Task: Find most-liked song in Spotify playlists
Outcome: Success (TGC=1.0)
Bullets Used: appworld-spotify-005, appworld-login-001, appworld-complete-003
Reflector Proposal: None (success, no new insights)

Output:

{
  "delta": {
    "new_bullets": [],
    "counters": {
      "appworld-spotify-005": {"helpful_count": 1},
      "appworld-login-001": {"helpful_count": 1},
      "appworld-complete-003": {"helpful_count": 1}
    }
  },
  "curation_notes": [
    "Task succeeded with existing bullets",
    "Updated counters for 3 helpful bullets"
  ],
  "quality_score": 1.0
}

Example 2: Failed Task with New Insight

Input:

Task: Find least-played song in Spotify albums
Outcome: Failure (TGC=0.0, error: KeyError 'play_count')
Bullets Used: appworld-spotify-005, appworld-login-001
Reflector Proposal: {
  "title": "Spotify: Verify field names before accessing nested data",
  "content": "Spotify song objects may not have all fields...",
  "tags": ["app.spotify", "error-handling"],
  "confidence": "medium"
}

Output:

{
  "delta": {
    "new_bullets": [
      {
        "id": "bullet-2025-10-27-120000",
        "title": "Spotify: Verify field names before accessing nested data",
        "content": "Spotify song objects may not have all expected fields.
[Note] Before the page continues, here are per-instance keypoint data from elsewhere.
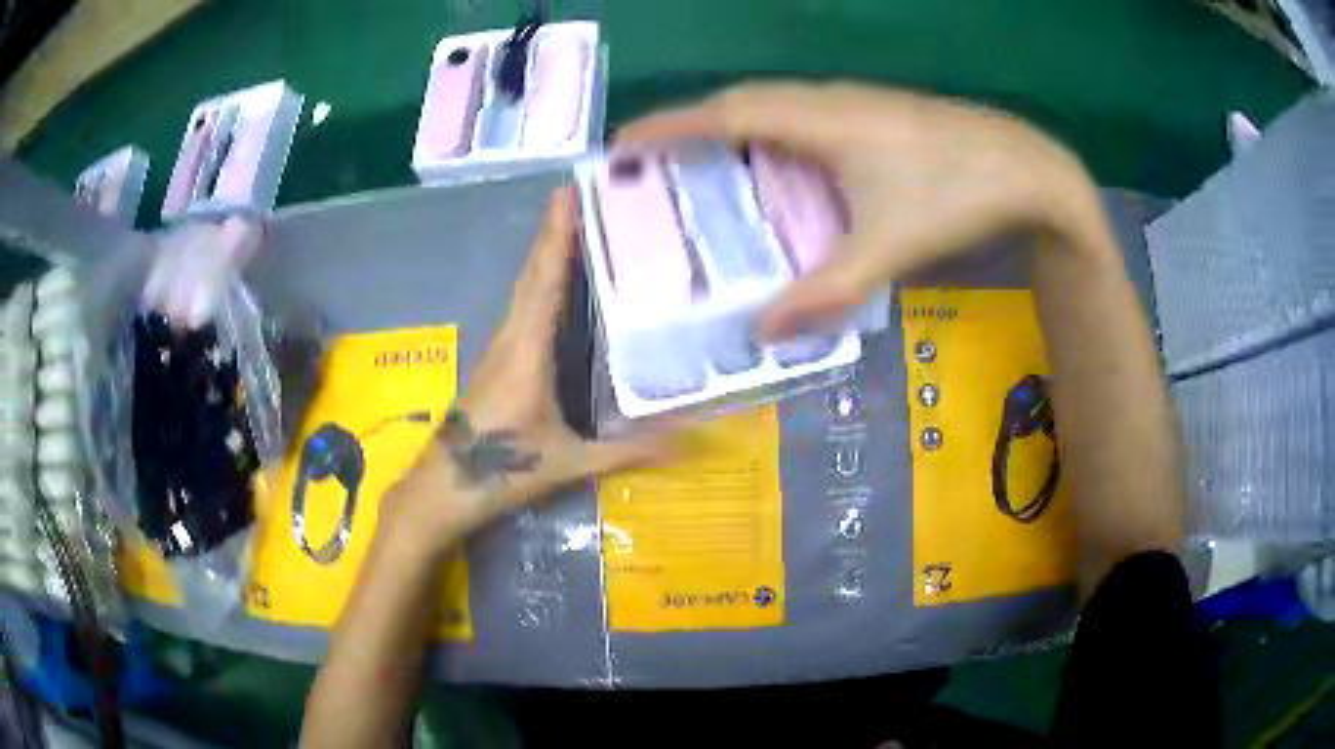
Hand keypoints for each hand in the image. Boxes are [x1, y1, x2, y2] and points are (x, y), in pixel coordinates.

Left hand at [380, 189, 666, 556]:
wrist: (442, 488)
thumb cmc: (500, 470)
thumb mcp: (567, 463)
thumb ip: (627, 452)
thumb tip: (687, 443)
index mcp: (526, 350)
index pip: (544, 281)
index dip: (556, 236)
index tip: (568, 194)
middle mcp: (509, 338)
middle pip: (532, 274)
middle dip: (552, 232)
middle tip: (577, 194)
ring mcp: (498, 348)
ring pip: (523, 289)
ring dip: (544, 254)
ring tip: (572, 226)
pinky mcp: (496, 361)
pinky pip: (521, 309)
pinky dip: (539, 283)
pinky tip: (554, 285)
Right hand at [618, 82, 1102, 338]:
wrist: (1026, 167)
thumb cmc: (954, 198)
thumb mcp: (887, 250)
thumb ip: (823, 292)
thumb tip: (763, 333)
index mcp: (818, 121)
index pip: (722, 115)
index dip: (668, 127)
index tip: (622, 144)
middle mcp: (827, 99)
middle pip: (742, 100)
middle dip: (692, 124)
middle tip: (659, 159)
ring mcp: (855, 100)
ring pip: (775, 102)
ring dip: (734, 123)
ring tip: (708, 161)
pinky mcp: (877, 110)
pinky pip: (804, 110)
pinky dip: (773, 129)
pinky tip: (783, 163)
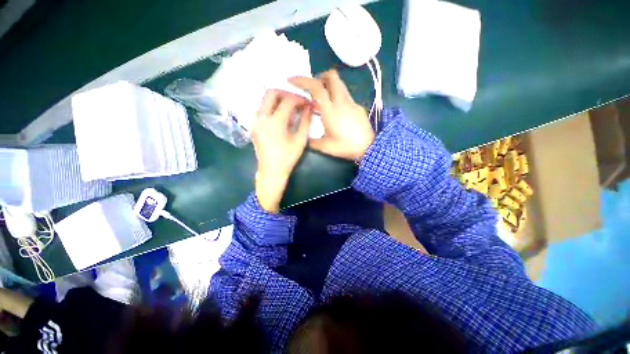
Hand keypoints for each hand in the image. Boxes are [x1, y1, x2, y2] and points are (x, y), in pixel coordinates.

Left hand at [252, 89, 312, 211]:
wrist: (271, 171)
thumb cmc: (287, 158)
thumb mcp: (300, 140)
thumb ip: (305, 122)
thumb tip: (309, 108)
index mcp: (275, 122)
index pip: (288, 101)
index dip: (300, 99)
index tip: (308, 103)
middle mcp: (261, 117)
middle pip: (271, 93)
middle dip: (286, 93)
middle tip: (297, 101)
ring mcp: (255, 121)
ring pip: (264, 100)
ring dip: (278, 99)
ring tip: (290, 108)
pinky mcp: (254, 125)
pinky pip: (262, 109)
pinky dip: (272, 107)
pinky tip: (281, 116)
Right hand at [290, 70, 374, 161]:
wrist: (368, 148)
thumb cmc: (345, 147)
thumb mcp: (325, 146)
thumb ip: (311, 141)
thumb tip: (304, 137)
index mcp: (330, 110)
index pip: (315, 86)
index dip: (302, 80)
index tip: (292, 80)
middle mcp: (341, 101)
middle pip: (331, 76)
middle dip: (319, 77)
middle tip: (312, 88)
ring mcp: (351, 102)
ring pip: (339, 84)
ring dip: (329, 85)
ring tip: (323, 99)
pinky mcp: (358, 106)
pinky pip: (345, 95)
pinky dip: (337, 96)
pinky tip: (336, 111)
Use .get() with defaults:\n\nplay_count = song.get('play_count', 0)\nlikes = song.get('likes', 0)\n\nCommon missing fields: play_count, explicit, preview_url",
        "tags": ["app.spotify", "error-handling", "defensive"],
        "evidence": [
          {
            "type": "execution",
            "ref": "task_123",
            "note": "KeyError when accessing 'play_count' directly"
          }
        ],
        "confidence": "high",
        "scope": "app"
      }
    ],
    "counters": {
      "appworld-spotify-005": {"unhelpful_count": 1},
      "appworld-login-001": {"helpful_count": 1}
    }
  },
  "curation_notes": [
    "Accepted 1 new bullet with improved content and code example",
    "Updated counters: 1 helpful, 1 unhelpful"
  ],
  "quality_score": 0.9
}

Example 3: Rejecting Redundant Bullet

Input:

Reflector Proposal: {
  "title": "Always login before using APIs",
  "content": "Call login() first",
  "tags": ["authentication"]
}

Existing Bullet: {
  "id": "appworld-login-001",
  "title": "Always call login() before using any app API methods",
  "content": "All app APIs require authentication first: response = apis.<app>.login()...",
  "tags": ["authentication", "api", "global"]
}

Output:

{
  "delta": {
    "new_bullets": [],
    "counters": { /* existing counters */ }
  },
  "curation_notes": [
    "Rejected duplicate bullet (>95% overlap with appworld-login-001)",
    "No new bullets needed"
  ],
  "quality_score": 0.6
}

Important Notes

  1. Prioritize Quality over Quantity: Better to reject vague bullets than pollute the playbook
  2. Evidence Matters: Always link bullets to specific execution failures/successes
  3. Generalize Appropriately: Balance specificity with reusability
  4. Maintain Provenance: Track where insights came from via evidence refs
  5. Update Counters Reliably: Honest feedback improves retrieval over time

Your goal is to maintain a high-quality, non-redundant playbook that genuinely improves agent performance through targeted, evidence-backed guidance.

REMINDER: Output ONLY valid JSON with the structure described above. No explanations, no commentary, just the JSON object.